Conference fits the crime
by Vincent Ciccarello
Transferring criminology research to government policy will be the focus of the 20th Annual Conference of the Australian and New Zealand Society (ANZSOC).
Dealing with crime involves more than just detecting, policing and punishing criminals. Law makers are constantly interacting with researchers and other academics who play a vital role in keeping societies civil and safe.
The 20th Annual ANZSOC Conference, Criminology: Building Bridges, brings together these various strands to examine topics ranging from peace-building and security, to juvenile justice.
Hosted by UniSA, Flinders University and SA’s Department of Justice the conference will be held at the Hawke Building and the Adelaide Convention Centre from September 23 to 26.
UniSA Professor of Law and Criminal Justice and conference co-convenor, Rick Sarre says ANZSOC highlights the nexus between criminology research and government policy.
"We have really focused this entire program on making sure we get some ideas from research that will inform policy initiatives," Prof Sarre said.
The welcome reception, jointly hosted by UniSA’s School of Commerce and the David Unaipon College of Indigenous Education and Research, will acknowledge the 40th anniversary of the 1967 referendum recognising Indigenous peoples in the census, and the 10th anniversary of the Bringing Them Home report.
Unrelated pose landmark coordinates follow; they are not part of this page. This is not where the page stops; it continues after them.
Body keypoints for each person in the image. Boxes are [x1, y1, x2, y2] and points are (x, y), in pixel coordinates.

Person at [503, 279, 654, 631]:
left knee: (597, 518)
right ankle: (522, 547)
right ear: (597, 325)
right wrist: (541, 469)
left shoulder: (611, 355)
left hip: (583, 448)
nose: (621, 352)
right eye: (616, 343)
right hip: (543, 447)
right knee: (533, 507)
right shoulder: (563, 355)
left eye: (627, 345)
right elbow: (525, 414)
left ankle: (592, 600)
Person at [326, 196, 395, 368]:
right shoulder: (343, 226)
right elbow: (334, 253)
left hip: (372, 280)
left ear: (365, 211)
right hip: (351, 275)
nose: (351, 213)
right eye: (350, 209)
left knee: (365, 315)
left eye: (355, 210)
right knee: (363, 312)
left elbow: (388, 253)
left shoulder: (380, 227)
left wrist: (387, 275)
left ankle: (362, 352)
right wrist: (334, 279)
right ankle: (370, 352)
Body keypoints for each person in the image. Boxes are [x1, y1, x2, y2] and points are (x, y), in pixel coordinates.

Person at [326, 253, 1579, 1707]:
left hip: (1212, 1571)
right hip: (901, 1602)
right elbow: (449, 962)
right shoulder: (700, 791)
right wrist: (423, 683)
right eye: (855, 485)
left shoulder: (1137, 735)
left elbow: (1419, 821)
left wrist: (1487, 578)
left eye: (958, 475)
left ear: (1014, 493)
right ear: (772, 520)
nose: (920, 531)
Reception guest speaker is former Supreme Court judge and author of the final report of the Royal Commission into Aboriginal Deaths in Custody (1991), Elliott Johnston QC.
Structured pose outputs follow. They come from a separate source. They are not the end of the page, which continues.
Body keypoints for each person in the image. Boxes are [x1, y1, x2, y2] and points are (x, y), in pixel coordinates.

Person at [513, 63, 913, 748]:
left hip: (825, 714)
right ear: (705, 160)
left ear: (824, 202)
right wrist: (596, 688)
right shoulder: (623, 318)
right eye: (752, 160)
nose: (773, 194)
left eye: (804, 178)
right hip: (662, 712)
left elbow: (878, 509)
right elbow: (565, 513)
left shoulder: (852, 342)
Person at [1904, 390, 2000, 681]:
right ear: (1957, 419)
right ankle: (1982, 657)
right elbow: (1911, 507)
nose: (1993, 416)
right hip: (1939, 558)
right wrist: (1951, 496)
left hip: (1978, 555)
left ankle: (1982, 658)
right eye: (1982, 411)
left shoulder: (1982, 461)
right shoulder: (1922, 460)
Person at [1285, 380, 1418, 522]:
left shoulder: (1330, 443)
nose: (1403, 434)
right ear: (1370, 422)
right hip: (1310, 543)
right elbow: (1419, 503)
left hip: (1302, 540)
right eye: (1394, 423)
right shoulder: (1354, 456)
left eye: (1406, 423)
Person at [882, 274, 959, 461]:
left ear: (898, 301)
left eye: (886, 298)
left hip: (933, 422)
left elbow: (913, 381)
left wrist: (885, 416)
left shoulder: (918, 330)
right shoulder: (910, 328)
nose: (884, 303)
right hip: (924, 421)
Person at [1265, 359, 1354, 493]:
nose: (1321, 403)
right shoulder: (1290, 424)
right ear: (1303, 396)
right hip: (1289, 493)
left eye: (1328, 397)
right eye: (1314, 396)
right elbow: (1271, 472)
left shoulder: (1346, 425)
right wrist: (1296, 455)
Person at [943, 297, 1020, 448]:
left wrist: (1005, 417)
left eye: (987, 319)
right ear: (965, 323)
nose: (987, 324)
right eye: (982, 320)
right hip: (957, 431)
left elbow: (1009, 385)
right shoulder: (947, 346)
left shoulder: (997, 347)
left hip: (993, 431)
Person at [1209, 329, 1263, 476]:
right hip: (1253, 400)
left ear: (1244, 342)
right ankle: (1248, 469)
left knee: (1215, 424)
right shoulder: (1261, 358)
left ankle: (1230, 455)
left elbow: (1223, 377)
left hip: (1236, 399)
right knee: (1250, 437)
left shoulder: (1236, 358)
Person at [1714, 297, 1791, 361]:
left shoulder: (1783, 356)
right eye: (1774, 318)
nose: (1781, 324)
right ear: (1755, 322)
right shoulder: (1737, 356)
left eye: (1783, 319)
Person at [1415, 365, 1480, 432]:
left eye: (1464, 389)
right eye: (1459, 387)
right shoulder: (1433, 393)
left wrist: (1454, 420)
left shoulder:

SA Attorney-General Michael Atkinson will open the conference.
Key topics for the three-day event include peace building in Indonesia, PNG, Timor and the Solomons; and rehabilitation and rehabilitation psychology for young offenders.
Other speakers at the conference include AFP Commissioner Mick Keelty, Chief Justice John Doyle (who will address the conference dinner) and Dr Cindy Smith, Chief of the International Center, National Institute of Justice (USA).
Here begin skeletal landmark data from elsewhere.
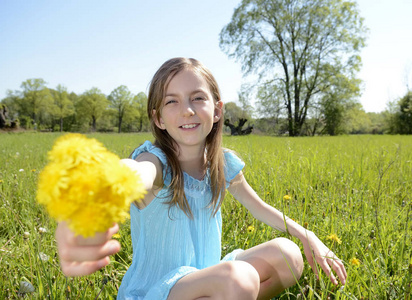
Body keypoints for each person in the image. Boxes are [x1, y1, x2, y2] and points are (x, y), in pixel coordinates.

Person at [55, 57, 347, 299]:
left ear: (217, 110)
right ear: (158, 118)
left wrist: (308, 236)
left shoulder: (222, 164)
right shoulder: (156, 162)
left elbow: (259, 208)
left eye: (197, 98)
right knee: (239, 277)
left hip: (208, 277)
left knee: (288, 255)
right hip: (157, 291)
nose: (187, 110)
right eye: (172, 102)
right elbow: (133, 173)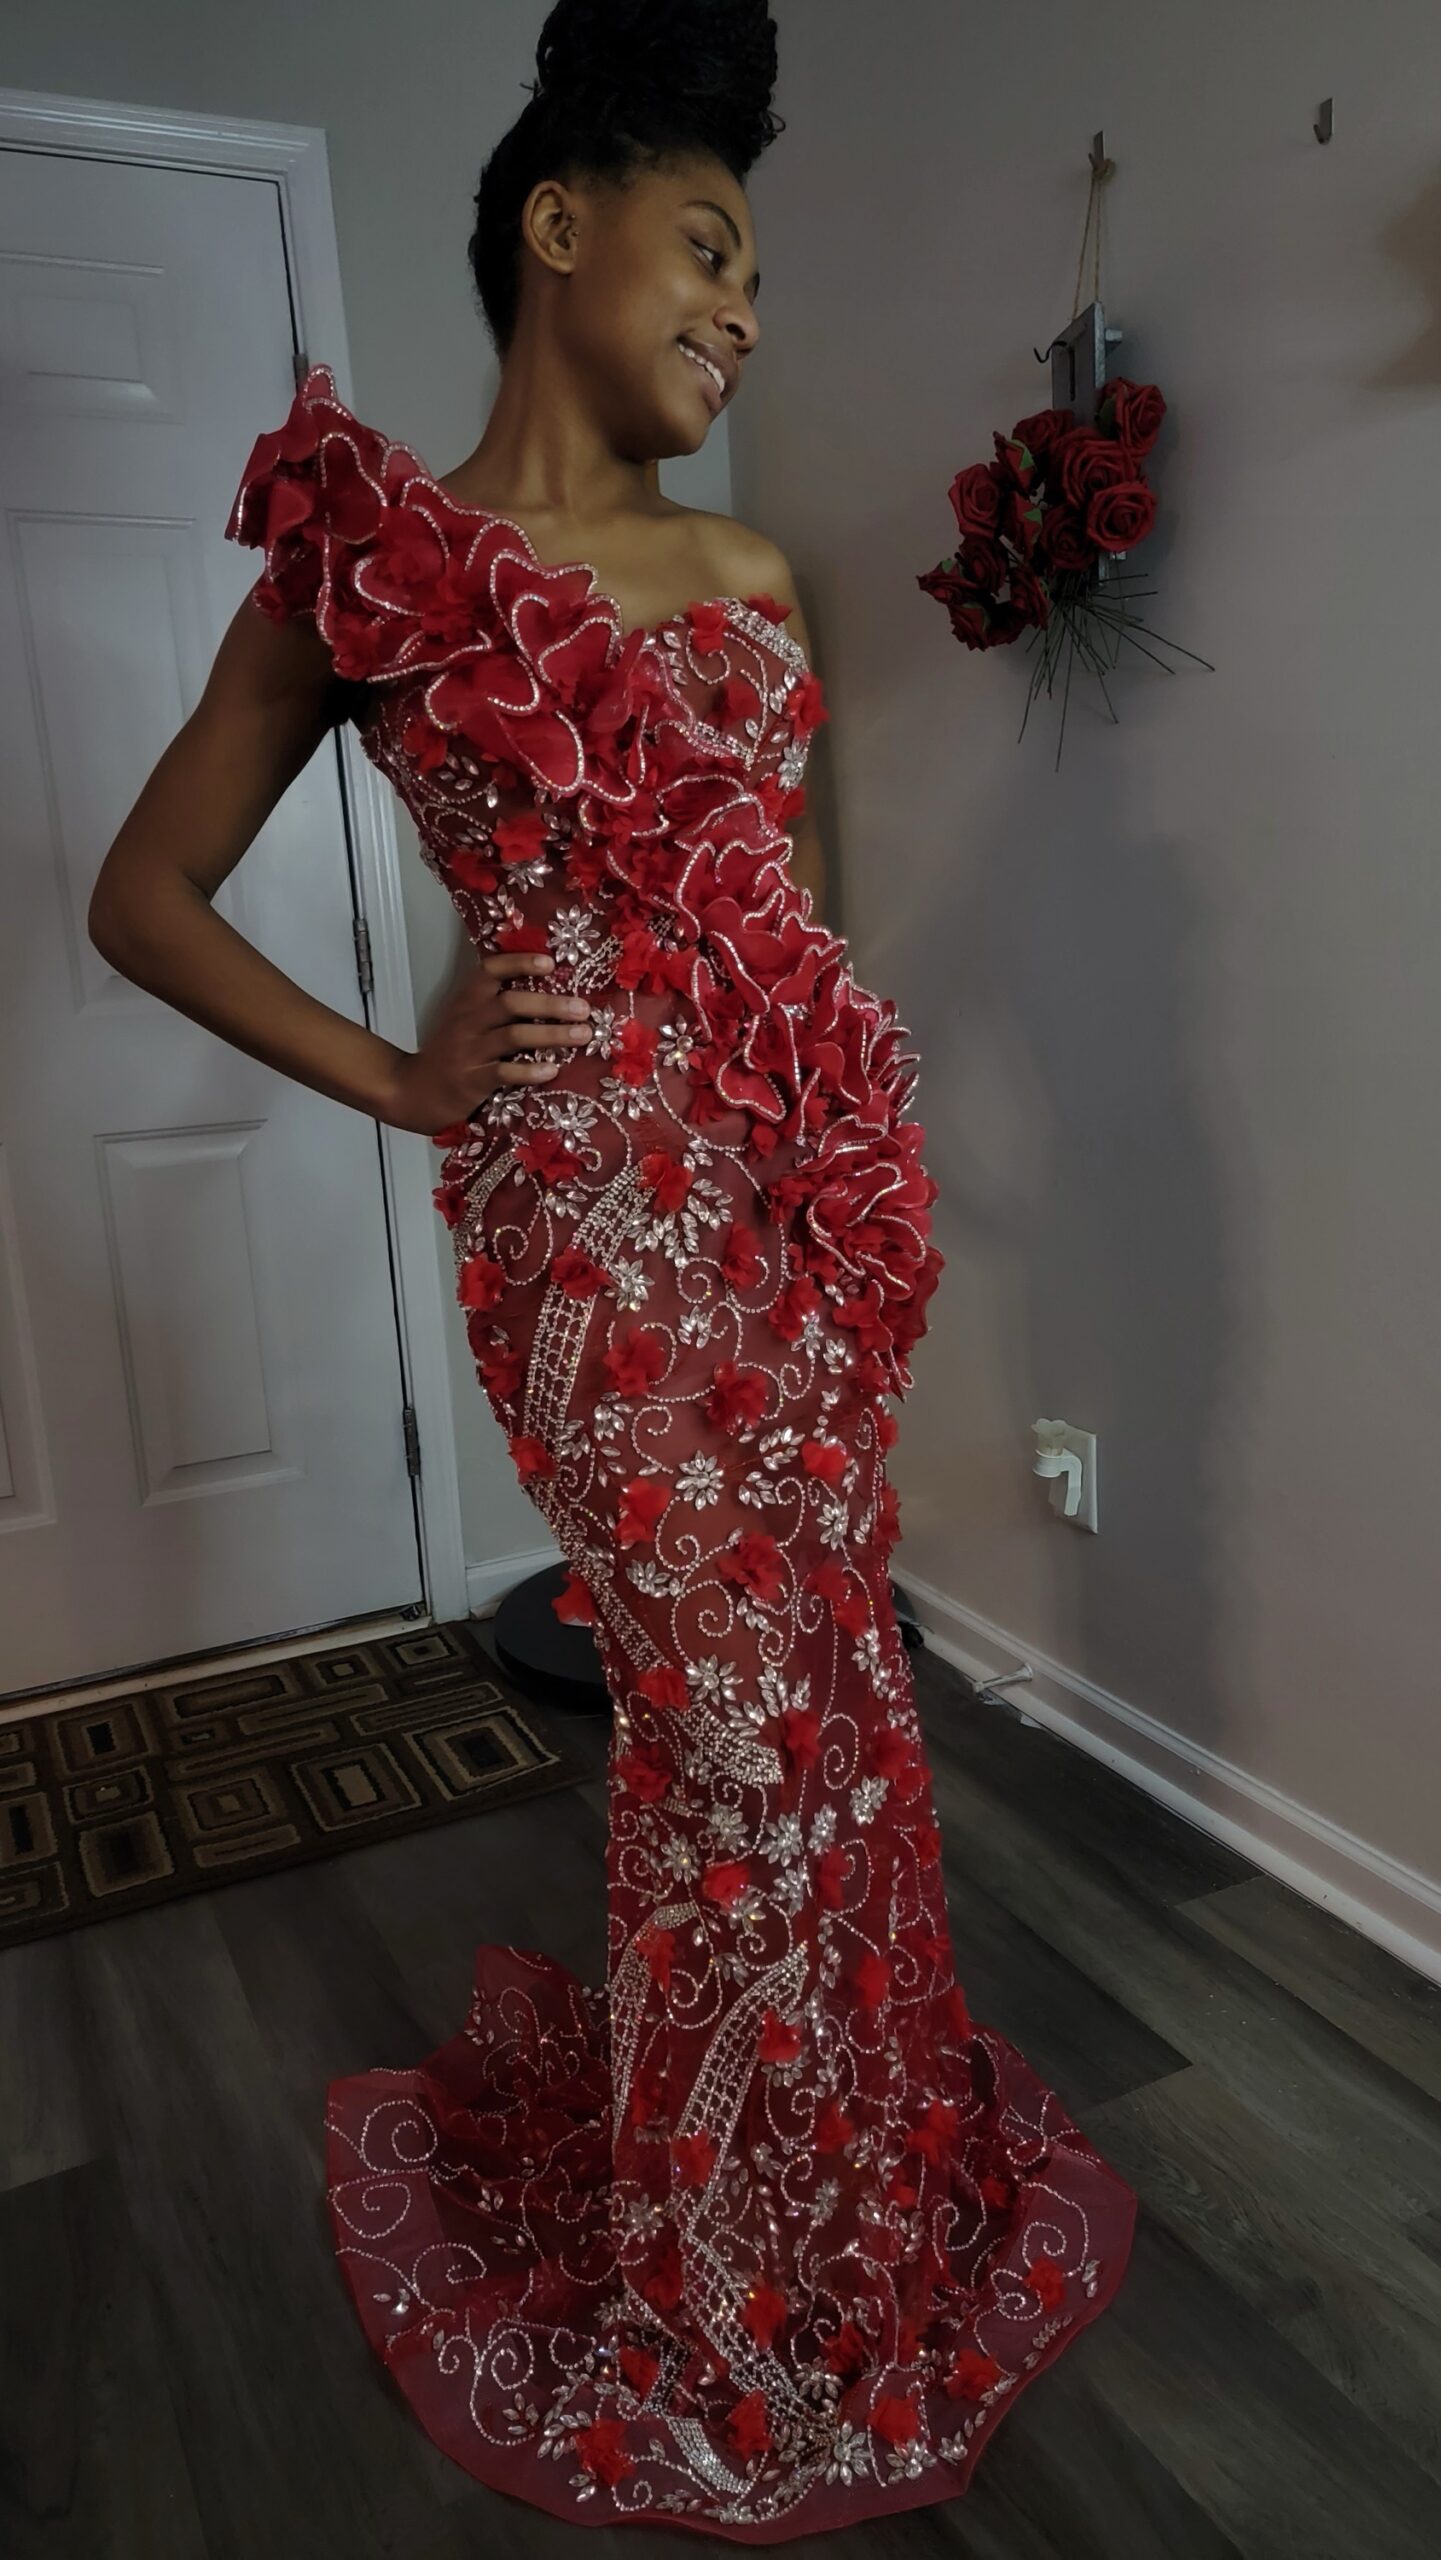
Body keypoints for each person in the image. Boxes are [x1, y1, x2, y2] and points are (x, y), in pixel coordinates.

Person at [89, 0, 1137, 2536]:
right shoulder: (370, 568)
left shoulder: (752, 570)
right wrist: (407, 1071)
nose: (744, 309)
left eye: (756, 274)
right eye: (710, 246)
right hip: (590, 1235)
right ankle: (739, 2288)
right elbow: (141, 893)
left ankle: (839, 2196)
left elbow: (792, 932)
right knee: (726, 1735)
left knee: (831, 1703)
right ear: (559, 229)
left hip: (790, 1228)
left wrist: (866, 1186)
UniSA’s Centre for Regulation & Market Analysis is sponsoring the visit of Australian Competition and Consumer Commission Deputy Chair Louise Sylvan, who will speak on mass-market global fraud and consumer protection.
The Tuesday afternoon session, sponsored by Social Inclusion Initiative, SA Department of the Premier and Cabinet, is dedicated to looking at ways of dealing with persistent young offenders. It will feature Professor Shadd Maruna from Queens University, Belfast, a leading world expert in theories related to turning around young offenders’ lives.